[Opening Record extracts section]

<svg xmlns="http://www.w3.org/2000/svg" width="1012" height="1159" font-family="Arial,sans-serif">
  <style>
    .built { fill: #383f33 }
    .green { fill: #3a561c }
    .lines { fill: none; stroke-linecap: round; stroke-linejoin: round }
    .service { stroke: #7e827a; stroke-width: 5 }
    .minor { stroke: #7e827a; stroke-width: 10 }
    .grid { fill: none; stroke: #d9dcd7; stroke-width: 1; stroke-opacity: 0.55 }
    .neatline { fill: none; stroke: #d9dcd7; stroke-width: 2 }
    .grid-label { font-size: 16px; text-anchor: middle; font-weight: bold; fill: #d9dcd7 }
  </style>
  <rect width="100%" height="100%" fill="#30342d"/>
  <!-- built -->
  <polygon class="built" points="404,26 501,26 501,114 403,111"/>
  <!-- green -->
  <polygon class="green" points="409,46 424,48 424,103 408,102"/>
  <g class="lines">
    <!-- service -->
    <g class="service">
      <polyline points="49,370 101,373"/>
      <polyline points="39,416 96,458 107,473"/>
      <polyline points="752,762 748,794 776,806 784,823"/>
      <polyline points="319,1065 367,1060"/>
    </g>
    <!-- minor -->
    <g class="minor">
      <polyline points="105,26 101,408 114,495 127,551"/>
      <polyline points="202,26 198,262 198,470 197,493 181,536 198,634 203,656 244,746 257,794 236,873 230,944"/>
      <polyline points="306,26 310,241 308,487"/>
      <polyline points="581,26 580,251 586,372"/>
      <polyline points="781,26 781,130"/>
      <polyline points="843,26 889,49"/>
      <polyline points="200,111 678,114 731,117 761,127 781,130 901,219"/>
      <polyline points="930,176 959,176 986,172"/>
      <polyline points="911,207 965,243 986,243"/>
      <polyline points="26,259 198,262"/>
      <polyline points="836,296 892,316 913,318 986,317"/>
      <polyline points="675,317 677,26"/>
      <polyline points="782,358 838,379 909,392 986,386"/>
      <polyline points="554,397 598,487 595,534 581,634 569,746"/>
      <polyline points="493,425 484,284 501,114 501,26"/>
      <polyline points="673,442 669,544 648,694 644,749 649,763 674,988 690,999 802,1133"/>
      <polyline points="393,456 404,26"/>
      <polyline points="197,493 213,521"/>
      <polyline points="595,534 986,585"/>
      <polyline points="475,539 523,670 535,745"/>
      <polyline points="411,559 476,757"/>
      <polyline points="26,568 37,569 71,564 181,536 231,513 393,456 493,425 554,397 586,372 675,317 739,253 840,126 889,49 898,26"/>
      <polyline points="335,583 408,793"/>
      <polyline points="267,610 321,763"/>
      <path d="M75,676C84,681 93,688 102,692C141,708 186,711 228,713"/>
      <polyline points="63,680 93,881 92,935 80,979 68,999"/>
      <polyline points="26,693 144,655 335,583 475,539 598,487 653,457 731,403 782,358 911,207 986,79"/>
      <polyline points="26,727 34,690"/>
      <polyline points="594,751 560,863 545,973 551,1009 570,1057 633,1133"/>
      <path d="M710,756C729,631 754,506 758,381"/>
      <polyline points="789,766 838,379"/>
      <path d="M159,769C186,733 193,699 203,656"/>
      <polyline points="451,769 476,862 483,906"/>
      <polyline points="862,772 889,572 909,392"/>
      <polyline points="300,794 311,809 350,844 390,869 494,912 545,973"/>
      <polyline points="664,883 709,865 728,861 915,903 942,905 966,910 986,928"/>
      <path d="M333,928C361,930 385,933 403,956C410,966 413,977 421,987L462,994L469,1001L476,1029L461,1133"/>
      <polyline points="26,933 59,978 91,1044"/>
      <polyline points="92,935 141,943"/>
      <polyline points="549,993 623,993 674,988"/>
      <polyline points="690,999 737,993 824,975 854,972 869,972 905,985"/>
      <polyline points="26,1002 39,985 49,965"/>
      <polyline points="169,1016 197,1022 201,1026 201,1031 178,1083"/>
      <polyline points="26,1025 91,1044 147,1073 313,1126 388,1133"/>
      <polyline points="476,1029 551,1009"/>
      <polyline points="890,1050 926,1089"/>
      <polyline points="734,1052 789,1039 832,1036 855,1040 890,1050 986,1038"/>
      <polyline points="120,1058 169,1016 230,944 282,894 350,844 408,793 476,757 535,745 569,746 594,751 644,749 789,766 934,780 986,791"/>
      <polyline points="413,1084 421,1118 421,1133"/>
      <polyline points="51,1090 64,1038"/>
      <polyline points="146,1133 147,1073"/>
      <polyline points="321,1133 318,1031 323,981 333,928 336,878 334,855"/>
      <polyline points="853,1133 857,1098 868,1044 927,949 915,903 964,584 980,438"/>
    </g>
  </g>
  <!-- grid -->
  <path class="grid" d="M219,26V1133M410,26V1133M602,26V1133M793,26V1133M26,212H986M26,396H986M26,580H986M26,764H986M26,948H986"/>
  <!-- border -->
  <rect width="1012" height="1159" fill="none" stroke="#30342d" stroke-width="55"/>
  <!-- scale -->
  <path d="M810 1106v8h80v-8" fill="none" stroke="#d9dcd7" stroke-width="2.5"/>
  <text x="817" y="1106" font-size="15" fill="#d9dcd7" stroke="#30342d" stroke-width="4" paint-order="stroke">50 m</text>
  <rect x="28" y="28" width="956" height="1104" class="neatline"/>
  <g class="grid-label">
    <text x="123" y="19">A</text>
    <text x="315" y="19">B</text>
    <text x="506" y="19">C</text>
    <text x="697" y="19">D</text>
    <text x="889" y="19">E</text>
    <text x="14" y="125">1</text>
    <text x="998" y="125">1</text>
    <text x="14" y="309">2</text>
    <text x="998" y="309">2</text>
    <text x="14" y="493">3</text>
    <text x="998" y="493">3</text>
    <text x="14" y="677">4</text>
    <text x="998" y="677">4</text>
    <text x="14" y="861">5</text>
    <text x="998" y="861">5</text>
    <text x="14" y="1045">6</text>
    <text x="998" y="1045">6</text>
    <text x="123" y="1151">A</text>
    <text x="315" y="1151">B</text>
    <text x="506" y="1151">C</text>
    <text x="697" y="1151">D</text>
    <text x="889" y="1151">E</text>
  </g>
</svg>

[Closing Record extracts section]

• [Problem]
The task requires each record above to be restated exactly.

• [Response box]
<svg xmlns="http://www.w3.org/2000/svg" width="1012" height="1159" font-family="Arial,sans-serif">
  <style>
    .built { fill: #383f33 }
    .green { fill: #3a561c }
    .lines { fill: none; stroke-linecap: round; stroke-linejoin: round }
    .service { stroke: #7e827a; stroke-width: 5 }
    .minor { stroke: #7e827a; stroke-width: 10 }
    .grid { fill: none; stroke: #d9dcd7; stroke-width: 1; stroke-opacity: 0.55 }
    .neatline { fill: none; stroke: #d9dcd7; stroke-width: 2 }
    .grid-label { font-size: 16px; text-anchor: middle; font-weight: bold; fill: #d9dcd7 }
  </style>
  <rect width="100%" height="100%" fill="#30342d"/>
  <!-- built -->
  <polygon class="built" points="404,26 501,26 501,114 403,111"/>
  <!-- green -->
  <polygon class="green" points="409,46 424,48 424,103 408,102"/>
  <g class="lines">
    <!-- service -->
    <g class="service">
      <polyline points="49,370 101,373"/>
      <polyline points="39,416 96,458 107,473"/>
      <polyline points="752,762 748,794 776,806 784,823"/>
      <polyline points="319,1065 367,1060"/>
    </g>
    <!-- minor -->
    <g class="minor">
      <polyline points="105,26 101,408 114,495 127,551"/>
      <polyline points="202,26 198,262 198,470 197,493 181,536 198,634 203,656 244,746 257,794 236,873 230,944"/>
      <polyline points="306,26 310,241 308,487"/>
      <polyline points="581,26 580,251 586,372"/>
      <polyline points="781,26 781,130"/>
      <polyline points="843,26 889,49"/>
      <polyline points="200,111 678,114 731,117 761,127 781,130 901,219"/>
      <polyline points="930,176 959,176 986,172"/>
      <polyline points="911,207 965,243 986,243"/>
      <polyline points="26,259 198,262"/>
      <polyline points="836,296 892,316 913,318 986,317"/>
      <polyline points="675,317 677,26"/>
      <polyline points="782,358 838,379 909,392 986,386"/>
      <polyline points="554,397 598,487 595,534 581,634 569,746"/>
      <polyline points="493,425 484,284 501,114 501,26"/>
      <polyline points="673,442 669,544 648,694 644,749 649,763 674,988 690,999 802,1133"/>
      <polyline points="393,456 404,26"/>
      <polyline points="197,493 213,521"/>
      <polyline points="595,534 986,585"/>
      <polyline points="475,539 523,670 535,745"/>
      <polyline points="411,559 476,757"/>
      <polyline points="26,568 37,569 71,564 181,536 231,513 393,456 493,425 554,397 586,372 675,317 739,253 840,126 889,49 898,26"/>
      <polyline points="335,583 408,793"/>
      <polyline points="267,610 321,763"/>
      <path d="M75,676C84,681 93,688 102,692C141,708 186,711 228,713"/>
      <polyline points="63,680 93,881 92,935 80,979 68,999"/>
      <polyline points="26,693 144,655 335,583 475,539 598,487 653,457 731,403 782,358 911,207 986,79"/>
      <polyline points="26,727 34,690"/>
      <polyline points="594,751 560,863 545,973 551,1009 570,1057 633,1133"/>
      <path d="M710,756C729,631 754,506 758,381"/>
      <polyline points="789,766 838,379"/>
      <path d="M159,769C186,733 193,699 203,656"/>
      <polyline points="451,769 476,862 483,906"/>
      <polyline points="862,772 889,572 909,392"/>
      <polyline points="300,794 311,809 350,844 390,869 494,912 545,973"/>
      <polyline points="664,883 709,865 728,861 915,903 942,905 966,910 986,928"/>
      <path d="M333,928C361,930 385,933 403,956C410,966 413,977 421,987L462,994L469,1001L476,1029L461,1133"/>
      <polyline points="26,933 59,978 91,1044"/>
      <polyline points="92,935 141,943"/>
      <polyline points="549,993 623,993 674,988"/>
      <polyline points="690,999 737,993 824,975 854,972 869,972 905,985"/>
      <polyline points="26,1002 39,985 49,965"/>
      <polyline points="169,1016 197,1022 201,1026 201,1031 178,1083"/>
      <polyline points="26,1025 91,1044 147,1073 313,1126 388,1133"/>
      <polyline points="476,1029 551,1009"/>
      <polyline points="890,1050 926,1089"/>
      <polyline points="734,1052 789,1039 832,1036 855,1040 890,1050 986,1038"/>
      <polyline points="120,1058 169,1016 230,944 282,894 350,844 408,793 476,757 535,745 569,746 594,751 644,749 789,766 934,780 986,791"/>
      <polyline points="413,1084 421,1118 421,1133"/>
      <polyline points="51,1090 64,1038"/>
      <polyline points="146,1133 147,1073"/>
      <polyline points="321,1133 318,1031 323,981 333,928 336,878 334,855"/>
      <polyline points="853,1133 857,1098 868,1044 927,949 915,903 964,584 980,438"/>
    </g>
  </g>
  <!-- grid -->
  <path class="grid" d="M219,26V1133M410,26V1133M602,26V1133M793,26V1133M26,212H986M26,396H986M26,580H986M26,764H986M26,948H986"/>
  <!-- border -->
  <rect width="1012" height="1159" fill="none" stroke="#30342d" stroke-width="55"/>
  <!-- scale -->
  <path d="M810 1106v8h80v-8" fill="none" stroke="#d9dcd7" stroke-width="2.5"/>
  <text x="817" y="1106" font-size="15" fill="#d9dcd7" stroke="#30342d" stroke-width="4" paint-order="stroke">50 m</text>
  <rect x="28" y="28" width="956" height="1104" class="neatline"/>
  <g class="grid-label">
    <text x="123" y="19">A</text>
    <text x="315" y="19">B</text>
    <text x="506" y="19">C</text>
    <text x="697" y="19">D</text>
    <text x="889" y="19">E</text>
    <text x="14" y="125">1</text>
    <text x="998" y="125">1</text>
    <text x="14" y="309">2</text>
    <text x="998" y="309">2</text>
    <text x="14" y="493">3</text>
    <text x="998" y="493">3</text>
    <text x="14" y="677">4</text>
    <text x="998" y="677">4</text>
    <text x="14" y="861">5</text>
    <text x="998" y="861">5</text>
    <text x="14" y="1045">6</text>
    <text x="998" y="1045">6</text>
    <text x="123" y="1151">A</text>
    <text x="315" y="1151">B</text>
    <text x="506" y="1151">C</text>
    <text x="697" y="1151">D</text>
    <text x="889" y="1151">E</text>
  </g>
</svg>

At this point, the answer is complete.